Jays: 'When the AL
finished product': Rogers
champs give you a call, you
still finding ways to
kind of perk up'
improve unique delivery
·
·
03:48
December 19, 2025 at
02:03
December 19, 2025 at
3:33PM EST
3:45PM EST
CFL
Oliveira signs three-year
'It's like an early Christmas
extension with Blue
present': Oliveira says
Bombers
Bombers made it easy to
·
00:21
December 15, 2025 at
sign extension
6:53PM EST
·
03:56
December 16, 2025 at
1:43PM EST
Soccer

⁂

> _Exercise_: Your job is to reproduce the data in full, with every line intact.

> _Output below_:
Jays: 'When the AL
finished product': Rogers
champs give you a call, you
still finding ways to
kind of perk up'
improve unique delivery
·
·
03:48
December 19, 2025 at
02:03
December 19, 2025 at
3:33PM EST
3:45PM EST
CFL
Oliveira signs three-year
'It's like an early Christmas
extension with Blue
present': Oliveira says
Bombers
Bombers made it easy to
·
00:21
December 15, 2025 at
sign extension
6:53PM EST
·
03:56
December 16, 2025 at
1:43PM EST
Soccer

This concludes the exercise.